One of the hardest parts of dealing with and recovering from affairs are due to the gaslighting. Please google gaslighting and affair or gaslighting and addiction. It might give you better insight regarding your panic attacks and anxiety. (We have them because we know something is off with our partners and how we are being treated and then these reactions get used against us to continue the gaslighting cycle)
Staying with him right now is dangerous for your soul. For marriage and reconciliation to work both people have to be in it 100%.
I agree with blu wave. It is impossible for you to get your ex to see anything. You are looking at things from a perspective of someone trying to save their marriage and think he is too. He is not.
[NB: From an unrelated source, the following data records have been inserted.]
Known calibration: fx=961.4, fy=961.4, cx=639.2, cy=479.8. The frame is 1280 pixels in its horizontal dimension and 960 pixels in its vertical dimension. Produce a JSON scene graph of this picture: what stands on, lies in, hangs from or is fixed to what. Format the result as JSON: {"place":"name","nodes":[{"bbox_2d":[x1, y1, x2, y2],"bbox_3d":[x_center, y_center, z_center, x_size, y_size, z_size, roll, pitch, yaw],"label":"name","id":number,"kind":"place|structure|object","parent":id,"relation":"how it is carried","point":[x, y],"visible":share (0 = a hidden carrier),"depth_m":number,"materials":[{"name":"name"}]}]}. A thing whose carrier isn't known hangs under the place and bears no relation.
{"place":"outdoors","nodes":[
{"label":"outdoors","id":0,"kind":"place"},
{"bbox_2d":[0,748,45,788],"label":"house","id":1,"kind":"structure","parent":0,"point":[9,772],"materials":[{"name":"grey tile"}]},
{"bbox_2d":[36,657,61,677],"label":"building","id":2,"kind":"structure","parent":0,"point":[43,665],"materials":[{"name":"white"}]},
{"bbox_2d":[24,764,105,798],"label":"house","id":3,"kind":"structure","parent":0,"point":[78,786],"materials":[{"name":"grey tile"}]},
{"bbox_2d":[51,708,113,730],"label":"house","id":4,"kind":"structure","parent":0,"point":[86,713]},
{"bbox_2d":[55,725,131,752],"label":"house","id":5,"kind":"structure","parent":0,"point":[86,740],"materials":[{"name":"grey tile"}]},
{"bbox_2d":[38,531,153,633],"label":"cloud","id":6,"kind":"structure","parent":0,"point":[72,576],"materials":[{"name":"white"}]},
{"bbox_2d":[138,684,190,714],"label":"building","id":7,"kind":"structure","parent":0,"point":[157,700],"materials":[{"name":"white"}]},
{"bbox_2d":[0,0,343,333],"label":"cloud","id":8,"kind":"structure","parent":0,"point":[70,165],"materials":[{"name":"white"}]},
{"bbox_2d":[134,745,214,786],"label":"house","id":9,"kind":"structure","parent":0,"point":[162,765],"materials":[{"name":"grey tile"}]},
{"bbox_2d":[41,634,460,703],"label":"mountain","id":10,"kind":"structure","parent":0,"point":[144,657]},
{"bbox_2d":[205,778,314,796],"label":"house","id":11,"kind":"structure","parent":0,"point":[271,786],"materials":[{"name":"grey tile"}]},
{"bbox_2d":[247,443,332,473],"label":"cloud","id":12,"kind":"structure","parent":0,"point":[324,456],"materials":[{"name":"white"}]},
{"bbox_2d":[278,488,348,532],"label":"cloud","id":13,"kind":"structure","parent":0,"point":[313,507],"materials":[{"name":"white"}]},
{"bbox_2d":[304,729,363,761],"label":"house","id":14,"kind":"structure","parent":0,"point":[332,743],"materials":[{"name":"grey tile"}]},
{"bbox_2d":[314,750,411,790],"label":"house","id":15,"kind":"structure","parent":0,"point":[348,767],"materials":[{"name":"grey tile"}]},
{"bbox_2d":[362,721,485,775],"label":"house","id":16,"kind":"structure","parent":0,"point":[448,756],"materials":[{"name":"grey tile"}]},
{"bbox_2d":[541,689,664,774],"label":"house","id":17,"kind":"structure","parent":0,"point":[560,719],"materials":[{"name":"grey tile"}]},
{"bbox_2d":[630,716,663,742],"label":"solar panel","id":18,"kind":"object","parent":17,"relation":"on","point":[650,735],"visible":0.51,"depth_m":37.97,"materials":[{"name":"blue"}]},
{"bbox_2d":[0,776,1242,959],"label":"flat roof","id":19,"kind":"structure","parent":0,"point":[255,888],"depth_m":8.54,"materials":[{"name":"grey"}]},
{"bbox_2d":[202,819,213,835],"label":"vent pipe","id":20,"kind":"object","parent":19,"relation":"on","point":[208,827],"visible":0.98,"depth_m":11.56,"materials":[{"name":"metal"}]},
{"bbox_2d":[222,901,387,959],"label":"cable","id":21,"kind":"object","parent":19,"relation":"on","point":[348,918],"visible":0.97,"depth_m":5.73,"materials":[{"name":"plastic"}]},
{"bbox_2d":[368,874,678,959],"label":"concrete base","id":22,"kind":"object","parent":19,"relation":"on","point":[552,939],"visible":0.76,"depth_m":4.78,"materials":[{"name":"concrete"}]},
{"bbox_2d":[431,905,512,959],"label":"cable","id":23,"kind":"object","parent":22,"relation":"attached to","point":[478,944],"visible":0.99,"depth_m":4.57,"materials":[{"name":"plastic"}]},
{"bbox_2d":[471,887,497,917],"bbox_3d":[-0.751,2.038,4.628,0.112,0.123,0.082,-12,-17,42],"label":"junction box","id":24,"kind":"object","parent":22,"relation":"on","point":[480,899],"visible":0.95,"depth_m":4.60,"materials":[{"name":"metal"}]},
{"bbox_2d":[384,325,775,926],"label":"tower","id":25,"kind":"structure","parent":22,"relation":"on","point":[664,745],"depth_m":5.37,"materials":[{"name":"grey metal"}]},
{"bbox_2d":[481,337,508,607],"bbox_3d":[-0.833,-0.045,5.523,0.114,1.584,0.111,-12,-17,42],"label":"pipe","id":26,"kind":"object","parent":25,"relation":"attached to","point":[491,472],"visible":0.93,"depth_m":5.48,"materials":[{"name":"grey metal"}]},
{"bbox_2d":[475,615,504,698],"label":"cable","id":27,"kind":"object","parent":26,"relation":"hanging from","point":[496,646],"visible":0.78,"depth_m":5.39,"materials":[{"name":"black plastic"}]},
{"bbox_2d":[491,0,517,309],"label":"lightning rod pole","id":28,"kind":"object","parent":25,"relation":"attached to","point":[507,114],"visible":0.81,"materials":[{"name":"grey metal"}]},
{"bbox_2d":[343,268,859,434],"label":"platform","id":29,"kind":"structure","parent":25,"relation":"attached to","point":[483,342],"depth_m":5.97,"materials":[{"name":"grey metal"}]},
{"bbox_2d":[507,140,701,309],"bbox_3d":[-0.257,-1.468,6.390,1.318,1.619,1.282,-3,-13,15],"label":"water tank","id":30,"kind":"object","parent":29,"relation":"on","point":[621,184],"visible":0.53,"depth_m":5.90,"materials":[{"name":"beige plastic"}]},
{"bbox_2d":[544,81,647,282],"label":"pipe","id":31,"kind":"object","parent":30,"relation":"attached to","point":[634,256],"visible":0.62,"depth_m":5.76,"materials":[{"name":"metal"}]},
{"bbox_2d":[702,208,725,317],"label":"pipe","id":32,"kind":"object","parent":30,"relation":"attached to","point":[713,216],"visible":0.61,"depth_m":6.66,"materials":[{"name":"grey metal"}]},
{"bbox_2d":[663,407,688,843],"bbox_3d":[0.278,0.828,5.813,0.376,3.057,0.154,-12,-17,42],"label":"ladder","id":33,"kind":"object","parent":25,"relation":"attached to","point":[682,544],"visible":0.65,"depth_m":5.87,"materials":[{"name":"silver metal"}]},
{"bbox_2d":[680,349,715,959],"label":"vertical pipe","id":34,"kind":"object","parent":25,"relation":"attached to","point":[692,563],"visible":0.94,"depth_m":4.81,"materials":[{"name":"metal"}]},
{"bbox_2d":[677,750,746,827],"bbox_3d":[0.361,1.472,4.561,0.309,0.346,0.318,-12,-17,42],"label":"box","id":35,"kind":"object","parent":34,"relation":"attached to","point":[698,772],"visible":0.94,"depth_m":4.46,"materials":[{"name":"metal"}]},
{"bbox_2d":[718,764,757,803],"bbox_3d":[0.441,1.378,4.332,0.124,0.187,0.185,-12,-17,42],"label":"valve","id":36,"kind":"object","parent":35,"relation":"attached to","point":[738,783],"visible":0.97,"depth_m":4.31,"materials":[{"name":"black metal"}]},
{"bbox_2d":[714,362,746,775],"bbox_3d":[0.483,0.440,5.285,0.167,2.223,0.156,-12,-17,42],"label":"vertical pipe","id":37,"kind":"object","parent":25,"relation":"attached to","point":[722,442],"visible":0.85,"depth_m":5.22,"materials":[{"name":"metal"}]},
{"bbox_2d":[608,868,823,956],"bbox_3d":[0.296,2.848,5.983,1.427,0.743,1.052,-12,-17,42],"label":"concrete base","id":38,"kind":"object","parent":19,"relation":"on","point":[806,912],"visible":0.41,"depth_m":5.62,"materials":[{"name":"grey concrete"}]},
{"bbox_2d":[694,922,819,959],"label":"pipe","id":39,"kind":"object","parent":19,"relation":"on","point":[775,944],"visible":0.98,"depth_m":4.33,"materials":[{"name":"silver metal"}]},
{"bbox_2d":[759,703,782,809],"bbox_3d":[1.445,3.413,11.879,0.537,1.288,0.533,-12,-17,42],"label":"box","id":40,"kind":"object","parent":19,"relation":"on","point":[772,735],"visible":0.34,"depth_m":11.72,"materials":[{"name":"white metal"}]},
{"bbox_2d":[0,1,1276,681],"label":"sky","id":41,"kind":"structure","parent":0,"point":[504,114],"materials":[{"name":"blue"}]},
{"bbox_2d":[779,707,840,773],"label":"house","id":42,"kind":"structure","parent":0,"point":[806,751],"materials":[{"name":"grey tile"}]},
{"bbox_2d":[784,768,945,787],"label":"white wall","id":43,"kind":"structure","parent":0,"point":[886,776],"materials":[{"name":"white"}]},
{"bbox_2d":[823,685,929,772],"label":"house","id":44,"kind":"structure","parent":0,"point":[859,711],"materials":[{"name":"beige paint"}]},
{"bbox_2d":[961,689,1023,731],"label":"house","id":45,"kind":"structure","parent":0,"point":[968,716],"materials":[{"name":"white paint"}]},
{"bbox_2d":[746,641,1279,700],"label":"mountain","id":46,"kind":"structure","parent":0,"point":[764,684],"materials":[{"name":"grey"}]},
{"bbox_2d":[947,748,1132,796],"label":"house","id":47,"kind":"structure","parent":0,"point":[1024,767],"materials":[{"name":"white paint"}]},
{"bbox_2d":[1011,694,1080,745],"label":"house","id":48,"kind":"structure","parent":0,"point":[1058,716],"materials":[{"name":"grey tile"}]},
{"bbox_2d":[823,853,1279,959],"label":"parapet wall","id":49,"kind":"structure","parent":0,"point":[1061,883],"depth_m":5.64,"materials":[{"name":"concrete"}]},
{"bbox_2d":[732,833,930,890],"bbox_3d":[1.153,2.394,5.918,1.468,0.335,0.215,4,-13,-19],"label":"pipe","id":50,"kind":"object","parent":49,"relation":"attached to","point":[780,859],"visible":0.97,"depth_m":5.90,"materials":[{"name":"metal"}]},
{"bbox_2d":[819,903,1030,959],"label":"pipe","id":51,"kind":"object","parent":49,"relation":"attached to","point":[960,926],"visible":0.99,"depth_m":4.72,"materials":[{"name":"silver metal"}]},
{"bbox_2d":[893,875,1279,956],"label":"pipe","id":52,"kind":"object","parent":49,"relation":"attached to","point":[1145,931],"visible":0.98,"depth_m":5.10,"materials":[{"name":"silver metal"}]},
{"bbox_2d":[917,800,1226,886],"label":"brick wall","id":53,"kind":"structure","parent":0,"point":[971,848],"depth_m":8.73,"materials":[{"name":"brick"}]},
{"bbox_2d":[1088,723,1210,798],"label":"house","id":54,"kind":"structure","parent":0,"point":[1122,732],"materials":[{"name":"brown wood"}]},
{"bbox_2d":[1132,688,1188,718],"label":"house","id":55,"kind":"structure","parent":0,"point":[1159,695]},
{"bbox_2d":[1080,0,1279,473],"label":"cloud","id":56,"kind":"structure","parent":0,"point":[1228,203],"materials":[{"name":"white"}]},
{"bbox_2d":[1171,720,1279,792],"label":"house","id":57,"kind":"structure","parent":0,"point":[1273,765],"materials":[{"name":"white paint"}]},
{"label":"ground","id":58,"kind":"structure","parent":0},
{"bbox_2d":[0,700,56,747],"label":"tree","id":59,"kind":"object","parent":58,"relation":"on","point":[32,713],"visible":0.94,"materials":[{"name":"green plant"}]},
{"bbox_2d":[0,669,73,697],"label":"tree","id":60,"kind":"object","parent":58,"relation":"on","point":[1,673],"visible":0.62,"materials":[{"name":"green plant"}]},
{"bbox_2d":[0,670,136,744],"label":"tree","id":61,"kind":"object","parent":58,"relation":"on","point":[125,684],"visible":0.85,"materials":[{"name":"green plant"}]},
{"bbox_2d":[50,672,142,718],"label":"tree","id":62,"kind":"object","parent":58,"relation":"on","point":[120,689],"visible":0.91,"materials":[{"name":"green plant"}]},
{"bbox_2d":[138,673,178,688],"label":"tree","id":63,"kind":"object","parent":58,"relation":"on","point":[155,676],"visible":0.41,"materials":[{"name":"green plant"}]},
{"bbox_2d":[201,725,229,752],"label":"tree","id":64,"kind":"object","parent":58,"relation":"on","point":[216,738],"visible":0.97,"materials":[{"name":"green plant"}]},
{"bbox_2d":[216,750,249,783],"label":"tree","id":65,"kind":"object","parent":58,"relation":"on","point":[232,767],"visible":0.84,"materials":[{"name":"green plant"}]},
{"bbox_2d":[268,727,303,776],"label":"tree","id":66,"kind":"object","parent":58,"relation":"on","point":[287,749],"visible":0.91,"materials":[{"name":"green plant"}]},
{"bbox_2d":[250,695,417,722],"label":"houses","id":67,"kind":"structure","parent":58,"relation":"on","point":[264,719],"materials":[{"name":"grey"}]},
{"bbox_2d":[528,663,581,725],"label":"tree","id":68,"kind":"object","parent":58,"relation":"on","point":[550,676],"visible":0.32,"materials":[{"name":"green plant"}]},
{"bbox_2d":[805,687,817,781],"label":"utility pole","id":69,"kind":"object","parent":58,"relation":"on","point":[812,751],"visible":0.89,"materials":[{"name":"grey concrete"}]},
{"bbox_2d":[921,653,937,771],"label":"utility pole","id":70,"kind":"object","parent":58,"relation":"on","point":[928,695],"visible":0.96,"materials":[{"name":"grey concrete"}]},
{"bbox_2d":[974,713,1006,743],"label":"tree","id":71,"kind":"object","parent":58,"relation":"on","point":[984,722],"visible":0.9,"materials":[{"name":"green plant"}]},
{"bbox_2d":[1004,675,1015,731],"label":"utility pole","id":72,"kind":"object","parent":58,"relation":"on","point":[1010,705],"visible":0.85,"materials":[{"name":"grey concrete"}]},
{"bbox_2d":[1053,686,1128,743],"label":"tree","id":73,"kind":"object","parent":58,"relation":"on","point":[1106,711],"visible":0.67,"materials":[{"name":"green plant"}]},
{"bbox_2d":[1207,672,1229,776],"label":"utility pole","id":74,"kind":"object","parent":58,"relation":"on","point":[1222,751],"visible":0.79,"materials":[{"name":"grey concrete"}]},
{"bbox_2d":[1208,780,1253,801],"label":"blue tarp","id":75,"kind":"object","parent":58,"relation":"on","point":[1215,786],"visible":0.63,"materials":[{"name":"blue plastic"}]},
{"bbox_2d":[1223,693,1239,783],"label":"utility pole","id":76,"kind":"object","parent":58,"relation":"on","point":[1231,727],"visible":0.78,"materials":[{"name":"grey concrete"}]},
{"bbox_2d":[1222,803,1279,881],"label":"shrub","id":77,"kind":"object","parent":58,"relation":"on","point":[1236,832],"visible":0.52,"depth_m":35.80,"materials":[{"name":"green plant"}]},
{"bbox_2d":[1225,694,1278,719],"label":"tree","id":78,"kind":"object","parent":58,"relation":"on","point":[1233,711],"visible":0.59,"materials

His perspective is as Vanilla says someone feeling entitled right now. He is destroying you to justify this entitlement. And if you stay with him he will continie to villify you to further justify nehaviors that are not normal in a healthy partnership. HIS BEHAVIORS ARE NOT NORMAL IN A HEALTHY PARTNERSHIP. Any validation will only give him further proof you are wrong and weak and he is in the right and desirable. You are right to get away from him and take care of yourself. You cant get him to see your perspective. Dont try. It will firther your anxiety.
I also do not believe in MLC. I think often times we just dont know who a person is at their core until they are pit to the test. These things (affairs, walking out) usually come at or after life stress. Job loss, death, health issues, children. These people are fair weather friends at the core. And it just takes bad weather to see it. They were never truly committed to marriage.
When they leave and come back, all it usually takes is another life stress for them to leave again. So evaluate why you fighting for this to work.